The plot_all_cv_results simply plots each step in the grid-search as a separate subplot in a single graphic.

def run_param_grid_pipeline(model, param_grid_pipeline, X_train, y_train, *args, **kwargs):
    all_cv_results = []
    for param_grid in tqdm(param_grid_pipeline):
        model, cv_results = tune_model(model, param_grid, X_train, y_train, *args, **kwargs)
        all_cv_results.append(pd.DataFrame(cv_results))
    return model, all_cv_results


def tune_model(model, param_grid, X_train, y_train, *args, **kwargs):
    xgboost_gs = model_selection.GridSearchCV(model, param_grid, scoring="roc_auc", return_train_score=True,
                                              *args, **kwargs)
    xgboost_gs.fit(X_train, y_train)
    cv_results = pd.DataFrame(xgboost_gs.cv_results_)
    return xgboost_gs.best_estimator_, cv_results


def plot_all_cv_results(all_cv_results):
    steps = len(all_cv_results)
    fig, axes = plt.subplots(steps, figsize=(20, steps * 7), sharey=True)

    for i, cv_results in enumerate(all_cv_results):
        best_result_index = cv_results.mean_test_score.values.argmax()
        best_param = cv_results["params"].iloc[best_result_index]
        cv_results[["mean_test_score", "params"]].set_index("params").plot(ax=axes[i], marker="o", color="b")
        cv_results[["mean_train_score", "params"]].set_index("params").plot(ax=axes[i], marker="o", color="r")
        axes[i].set_ylabel(f"Best Param {best_param}")

        for j, row in enumerate(cv_results[["mean_test_score", "params"]].set_index("params").itertuples()):
            axes[i].text(j, row.mean_test_score, row.Index, rotation=270, rotation_mode="anchor")
xgboost_pipe_clf, xgboost_pipe_results = run_param_grid_pipeline(XGBClassifier(), param_grid_pipeline, X_train, y_train,
                                                                 n_jobs=4, cv=sss)
plot_all_cv_results(xgboost_pipe_results)

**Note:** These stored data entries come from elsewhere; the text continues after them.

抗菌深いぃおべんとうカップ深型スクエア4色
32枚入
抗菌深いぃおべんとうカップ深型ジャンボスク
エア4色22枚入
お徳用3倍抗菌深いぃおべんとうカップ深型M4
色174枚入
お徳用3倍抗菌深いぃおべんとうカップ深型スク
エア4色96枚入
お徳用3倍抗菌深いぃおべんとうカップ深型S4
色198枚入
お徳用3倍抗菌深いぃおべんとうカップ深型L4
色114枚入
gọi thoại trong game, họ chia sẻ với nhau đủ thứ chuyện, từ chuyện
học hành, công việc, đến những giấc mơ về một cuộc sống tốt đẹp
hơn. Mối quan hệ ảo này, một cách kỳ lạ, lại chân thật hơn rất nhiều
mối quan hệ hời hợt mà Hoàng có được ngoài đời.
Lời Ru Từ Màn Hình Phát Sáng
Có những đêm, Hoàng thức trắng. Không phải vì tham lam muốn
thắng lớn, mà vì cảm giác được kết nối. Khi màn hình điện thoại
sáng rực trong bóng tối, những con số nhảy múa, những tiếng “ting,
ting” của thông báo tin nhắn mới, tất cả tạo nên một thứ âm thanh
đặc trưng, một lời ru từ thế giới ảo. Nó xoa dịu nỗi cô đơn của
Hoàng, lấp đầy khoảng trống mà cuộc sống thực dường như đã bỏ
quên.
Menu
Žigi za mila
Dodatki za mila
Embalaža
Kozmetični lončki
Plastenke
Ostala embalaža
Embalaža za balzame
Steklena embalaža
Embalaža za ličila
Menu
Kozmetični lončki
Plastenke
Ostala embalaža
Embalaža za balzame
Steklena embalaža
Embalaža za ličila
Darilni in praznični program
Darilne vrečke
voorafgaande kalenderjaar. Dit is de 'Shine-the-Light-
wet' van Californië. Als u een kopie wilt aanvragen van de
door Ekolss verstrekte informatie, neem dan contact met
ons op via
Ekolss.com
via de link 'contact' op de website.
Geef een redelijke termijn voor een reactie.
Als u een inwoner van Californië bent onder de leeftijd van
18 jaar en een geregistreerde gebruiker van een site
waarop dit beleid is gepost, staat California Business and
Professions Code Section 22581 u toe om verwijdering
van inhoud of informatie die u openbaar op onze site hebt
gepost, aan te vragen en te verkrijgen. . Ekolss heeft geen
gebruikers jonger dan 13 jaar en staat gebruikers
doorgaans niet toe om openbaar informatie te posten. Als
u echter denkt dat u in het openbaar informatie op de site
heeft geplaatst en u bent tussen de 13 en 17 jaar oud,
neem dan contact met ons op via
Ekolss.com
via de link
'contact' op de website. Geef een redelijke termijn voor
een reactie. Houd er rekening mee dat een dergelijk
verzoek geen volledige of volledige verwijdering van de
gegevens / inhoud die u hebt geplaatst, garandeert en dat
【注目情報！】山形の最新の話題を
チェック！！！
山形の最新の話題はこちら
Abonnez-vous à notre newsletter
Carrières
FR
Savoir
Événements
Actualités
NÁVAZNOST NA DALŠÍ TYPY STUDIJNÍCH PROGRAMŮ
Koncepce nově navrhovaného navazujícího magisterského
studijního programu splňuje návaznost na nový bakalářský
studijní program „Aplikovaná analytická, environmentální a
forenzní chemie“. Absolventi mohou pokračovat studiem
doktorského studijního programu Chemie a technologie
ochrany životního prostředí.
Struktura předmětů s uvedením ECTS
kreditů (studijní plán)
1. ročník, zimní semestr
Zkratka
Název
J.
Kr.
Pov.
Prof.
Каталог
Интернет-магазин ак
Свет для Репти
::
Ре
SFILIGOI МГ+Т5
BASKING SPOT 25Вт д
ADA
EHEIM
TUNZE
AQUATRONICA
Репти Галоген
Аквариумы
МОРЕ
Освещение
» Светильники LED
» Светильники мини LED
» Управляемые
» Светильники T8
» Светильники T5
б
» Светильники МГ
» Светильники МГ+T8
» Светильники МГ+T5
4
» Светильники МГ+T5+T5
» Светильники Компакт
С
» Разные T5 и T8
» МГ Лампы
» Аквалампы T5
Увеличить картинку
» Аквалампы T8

Multi-Step Grid-Search Tuning Summary


pipeline

And this is the performance from XGBoost model trained using the multi-step grid-search pipeline.

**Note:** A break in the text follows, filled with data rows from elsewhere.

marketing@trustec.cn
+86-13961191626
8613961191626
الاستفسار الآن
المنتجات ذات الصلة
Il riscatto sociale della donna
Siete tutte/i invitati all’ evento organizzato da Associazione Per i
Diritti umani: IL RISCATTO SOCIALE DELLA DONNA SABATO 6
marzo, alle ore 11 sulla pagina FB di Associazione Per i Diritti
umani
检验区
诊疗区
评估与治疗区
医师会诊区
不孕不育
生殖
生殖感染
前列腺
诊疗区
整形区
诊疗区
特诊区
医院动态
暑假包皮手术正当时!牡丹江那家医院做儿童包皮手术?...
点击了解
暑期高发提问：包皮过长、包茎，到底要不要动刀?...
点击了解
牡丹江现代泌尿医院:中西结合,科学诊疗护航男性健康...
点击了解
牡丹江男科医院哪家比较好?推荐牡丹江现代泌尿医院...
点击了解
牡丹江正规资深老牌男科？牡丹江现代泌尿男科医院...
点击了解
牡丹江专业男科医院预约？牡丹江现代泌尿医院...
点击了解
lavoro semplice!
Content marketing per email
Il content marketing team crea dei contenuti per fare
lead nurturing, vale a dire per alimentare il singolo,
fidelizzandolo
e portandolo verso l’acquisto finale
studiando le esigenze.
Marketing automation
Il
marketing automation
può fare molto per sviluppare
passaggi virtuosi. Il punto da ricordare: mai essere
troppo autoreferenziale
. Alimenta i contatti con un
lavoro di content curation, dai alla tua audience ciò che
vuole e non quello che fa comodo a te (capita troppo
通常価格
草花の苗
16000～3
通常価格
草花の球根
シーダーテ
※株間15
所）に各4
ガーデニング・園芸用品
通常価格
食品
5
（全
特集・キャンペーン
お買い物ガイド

plot_auc_metrics(X_test, y_test, xgboost_pipe_clf)

Performance is back to the level seen in the out of the XGboost box model, but still worse than the LogisticRegression pipeline.

xgb_pipe_roc

Conclusion


Disappointingly in this example the Multi-Step Grid-Search Pipeline did not perform very well, but it’s an interesting idea, and perhaps with a more robust implementation or on different data would have performed better.